RECORDED INFORMATION ->
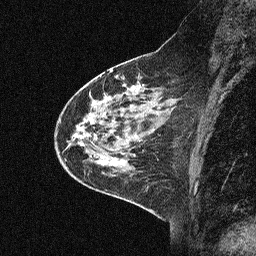
Breast MRI (dynamic contrast-enhanced), one sagittal slice. Slice 22 of 64 in the series (ordered by position). Dynamic contrast-enhanced study with each time point stored as its own series, time point 2 of 3 at this slice position (early post-contrast, ordered by acquisition time). 1.5 T. TE 4.5 ms, TR 11 ms. 2.06 mm slice thickness. 256 × 256 image matrix, field of view 200 × 200 mm. Female patient, age 46 years. From the clinical record (not read from this slice): setting: breast cancer imaged before/during neoadjuvant chemotherapy; receptor status: HER2-positive.
Structures marked on this image (semi-automatic segmentation, software-assisted and operator-edited):
- analysis volume of interest (the breast-tissue region the enhancement analysis was run in; not a lesion): box from (x=46, y=51) to (x=180, y=169) px
- tumour enhancement mask (voxels above the 90 % enhancement threshold inside the analysis volume of interest): (x=91, y=86)–(x=134, y=107)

WHAT THE TASK REQUIRES -> All lines from the one with "Structures marked on" to the end of the material above should be copied exactly, both ends included, and nothing else.

RESULT FOR THIS EXERCISE ->
Structures marked on this image (semi-automatic segmentation, software-assisted and operator-edited):
- analysis volume of interest (the breast-tissue region the enhancement analysis was run in; not a lesion): box from (x=46, y=51) to (x=180, y=169) px
- tumour enhancement mask (voxels above the 90 % enhancement threshold inside the analysis volume of interest): (x=91, y=86)–(x=134, y=107)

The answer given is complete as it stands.